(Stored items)
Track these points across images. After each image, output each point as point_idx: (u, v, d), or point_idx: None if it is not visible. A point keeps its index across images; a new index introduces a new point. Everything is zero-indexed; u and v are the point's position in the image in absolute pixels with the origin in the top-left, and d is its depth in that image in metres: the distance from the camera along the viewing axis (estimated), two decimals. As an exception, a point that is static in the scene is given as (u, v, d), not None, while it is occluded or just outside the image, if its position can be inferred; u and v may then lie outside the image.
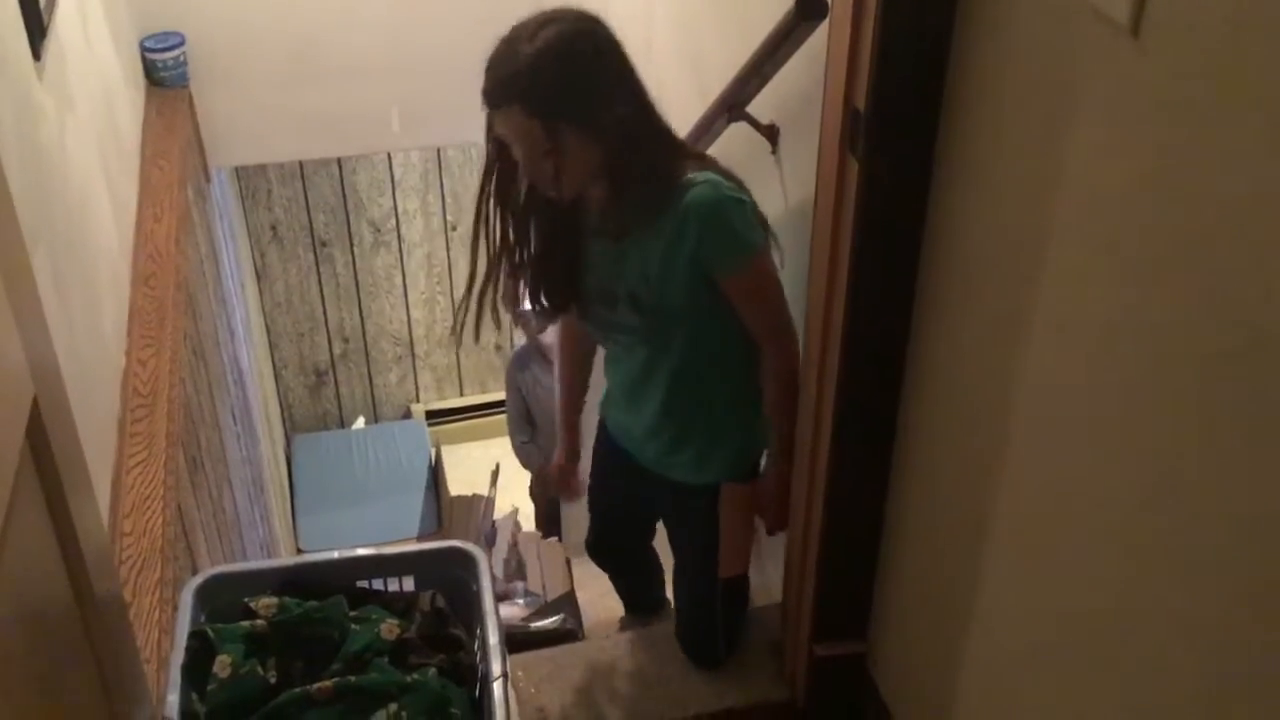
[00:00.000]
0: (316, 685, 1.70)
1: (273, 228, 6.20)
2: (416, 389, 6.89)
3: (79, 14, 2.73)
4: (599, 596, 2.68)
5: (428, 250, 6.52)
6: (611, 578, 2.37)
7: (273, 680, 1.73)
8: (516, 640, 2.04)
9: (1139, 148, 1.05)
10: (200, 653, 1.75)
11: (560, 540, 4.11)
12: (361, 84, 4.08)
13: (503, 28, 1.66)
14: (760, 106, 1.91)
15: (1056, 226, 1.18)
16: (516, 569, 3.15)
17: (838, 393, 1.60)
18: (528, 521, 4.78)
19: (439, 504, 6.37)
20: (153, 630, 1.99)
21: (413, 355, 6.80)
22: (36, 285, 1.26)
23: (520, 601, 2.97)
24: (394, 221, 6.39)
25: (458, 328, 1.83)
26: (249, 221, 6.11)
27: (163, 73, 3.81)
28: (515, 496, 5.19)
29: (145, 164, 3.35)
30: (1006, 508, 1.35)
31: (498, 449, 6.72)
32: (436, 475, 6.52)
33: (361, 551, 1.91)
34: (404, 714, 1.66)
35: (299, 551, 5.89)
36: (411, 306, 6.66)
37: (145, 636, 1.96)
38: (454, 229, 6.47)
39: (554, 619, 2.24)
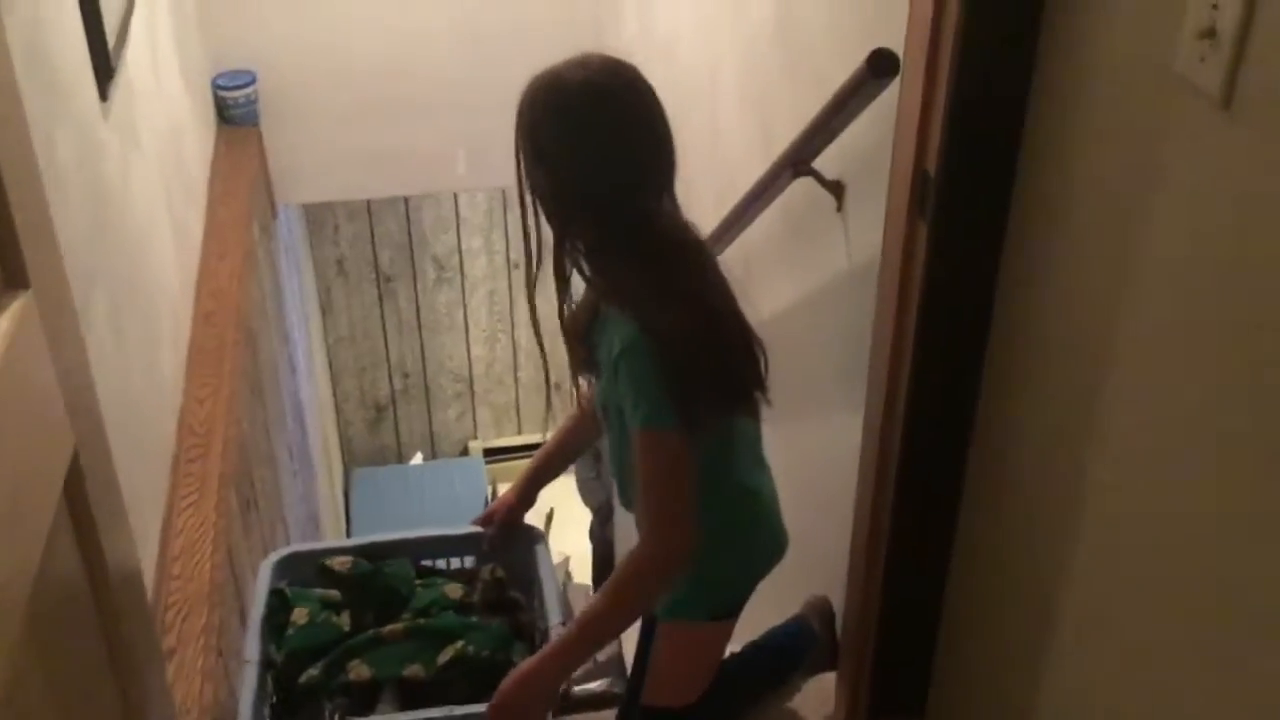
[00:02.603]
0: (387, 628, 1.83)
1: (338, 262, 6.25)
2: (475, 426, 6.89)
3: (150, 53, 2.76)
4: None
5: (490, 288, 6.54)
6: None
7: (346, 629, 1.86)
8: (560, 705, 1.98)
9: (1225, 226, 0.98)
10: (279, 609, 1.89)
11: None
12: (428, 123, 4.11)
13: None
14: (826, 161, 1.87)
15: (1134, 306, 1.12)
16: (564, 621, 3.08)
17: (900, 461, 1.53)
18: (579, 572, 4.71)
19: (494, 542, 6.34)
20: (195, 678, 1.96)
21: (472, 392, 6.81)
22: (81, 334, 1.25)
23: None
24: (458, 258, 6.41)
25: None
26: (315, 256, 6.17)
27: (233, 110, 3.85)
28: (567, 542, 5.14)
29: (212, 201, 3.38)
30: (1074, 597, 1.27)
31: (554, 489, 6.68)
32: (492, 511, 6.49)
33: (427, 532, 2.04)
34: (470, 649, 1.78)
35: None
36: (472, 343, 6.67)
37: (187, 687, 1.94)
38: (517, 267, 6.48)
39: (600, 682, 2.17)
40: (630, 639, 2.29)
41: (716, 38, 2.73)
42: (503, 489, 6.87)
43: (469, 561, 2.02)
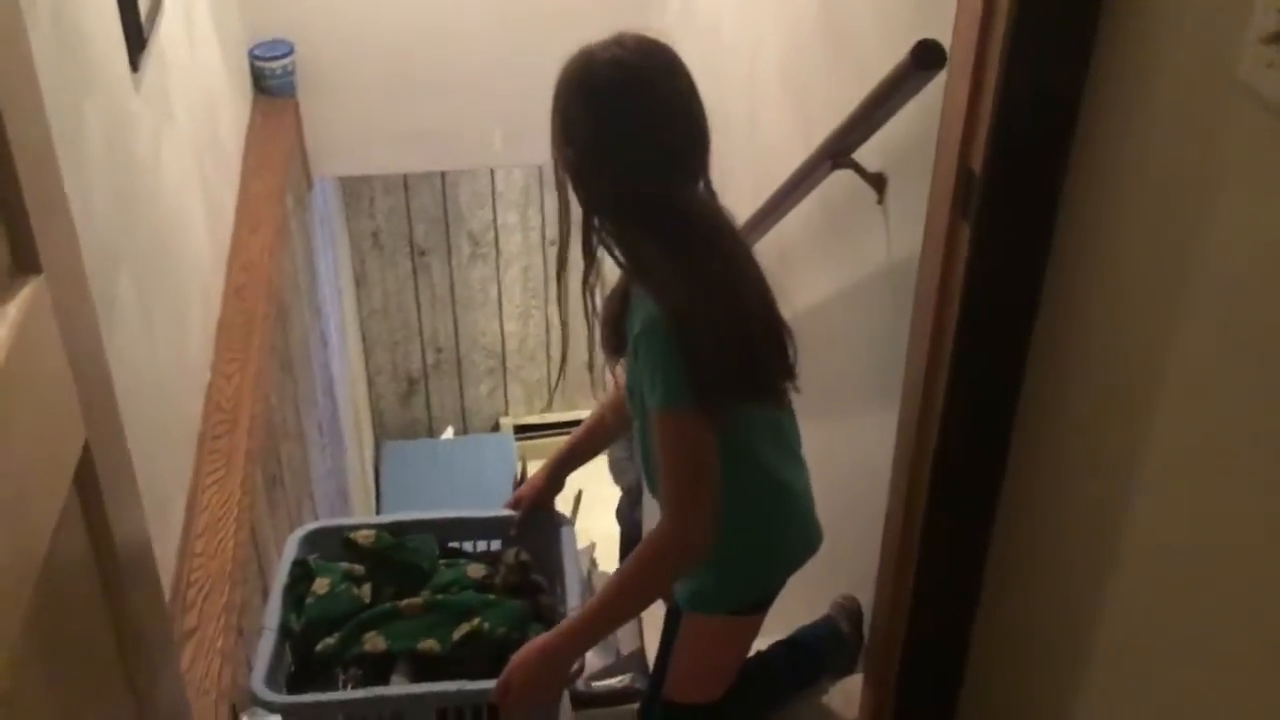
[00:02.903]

---

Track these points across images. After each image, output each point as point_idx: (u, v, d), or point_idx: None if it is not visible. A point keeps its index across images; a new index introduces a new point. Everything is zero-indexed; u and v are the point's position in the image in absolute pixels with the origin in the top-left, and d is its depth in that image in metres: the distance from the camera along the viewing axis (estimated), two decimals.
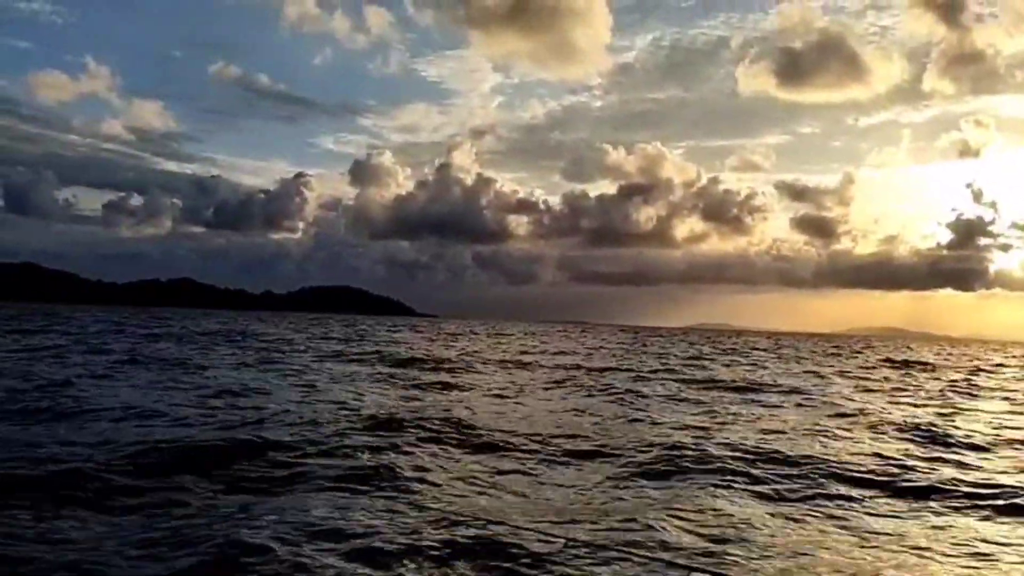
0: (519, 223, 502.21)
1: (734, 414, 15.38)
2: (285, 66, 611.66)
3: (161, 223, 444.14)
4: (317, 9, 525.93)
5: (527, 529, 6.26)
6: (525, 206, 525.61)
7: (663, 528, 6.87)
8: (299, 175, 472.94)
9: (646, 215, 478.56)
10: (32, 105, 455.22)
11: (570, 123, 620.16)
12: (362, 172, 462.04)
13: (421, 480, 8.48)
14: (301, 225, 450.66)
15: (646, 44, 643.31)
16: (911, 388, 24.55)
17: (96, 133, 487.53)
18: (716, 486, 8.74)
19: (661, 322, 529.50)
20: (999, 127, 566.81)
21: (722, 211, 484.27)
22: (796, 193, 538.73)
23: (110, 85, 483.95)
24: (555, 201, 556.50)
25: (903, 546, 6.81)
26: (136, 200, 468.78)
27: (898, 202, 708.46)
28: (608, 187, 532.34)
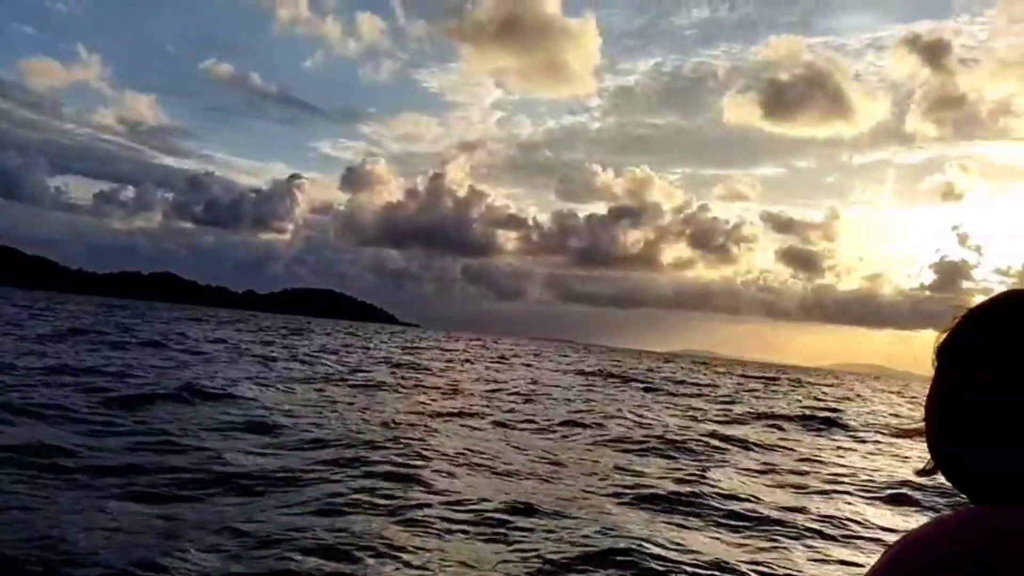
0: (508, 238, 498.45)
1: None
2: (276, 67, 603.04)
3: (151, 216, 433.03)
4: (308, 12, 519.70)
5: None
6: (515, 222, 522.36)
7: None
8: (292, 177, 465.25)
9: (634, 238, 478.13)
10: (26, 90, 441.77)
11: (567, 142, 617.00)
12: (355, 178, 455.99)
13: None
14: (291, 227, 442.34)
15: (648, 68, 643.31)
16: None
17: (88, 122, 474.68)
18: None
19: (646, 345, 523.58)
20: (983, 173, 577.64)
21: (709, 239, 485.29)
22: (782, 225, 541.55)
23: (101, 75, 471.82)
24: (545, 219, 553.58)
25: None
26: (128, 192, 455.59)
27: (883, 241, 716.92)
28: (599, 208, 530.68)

(TASK) With pictures excluded, reproduce exactly the lines above from the one containing "39: (554, 619, 2.24)" down to the one containing "[00:02.903]", those two included.

(YOUR RESPONSE)
39: (554, 619, 2.24)
[00:02.603]
0: (387, 628, 1.83)
1: (338, 262, 6.25)
2: (475, 426, 6.89)
3: (150, 53, 2.76)
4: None
5: (490, 288, 6.54)
6: None
7: (346, 629, 1.86)
8: (560, 705, 1.98)
9: (1225, 226, 0.98)
10: (279, 609, 1.89)
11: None
12: (428, 123, 4.11)
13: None
14: (826, 161, 1.87)
15: (1134, 306, 1.12)
16: (564, 621, 3.08)
17: (900, 461, 1.53)
18: (579, 572, 4.71)
19: (494, 542, 6.34)
20: (195, 678, 1.96)
21: (472, 392, 6.81)
22: (81, 334, 1.25)
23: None
24: (458, 258, 6.41)
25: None
26: (315, 256, 6.17)
27: (233, 110, 3.85)
28: (567, 542, 5.14)
29: (212, 201, 3.38)
30: (1074, 597, 1.27)
31: (554, 489, 6.68)
32: (492, 511, 6.49)
33: (427, 532, 2.04)
34: (470, 649, 1.78)
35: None
36: (472, 343, 6.67)
37: (187, 687, 1.94)
38: (517, 267, 6.48)
39: (600, 682, 2.17)
40: (630, 639, 2.29)
41: (716, 38, 2.73)
42: (503, 489, 6.87)
43: (469, 561, 2.02)
[00:02.903]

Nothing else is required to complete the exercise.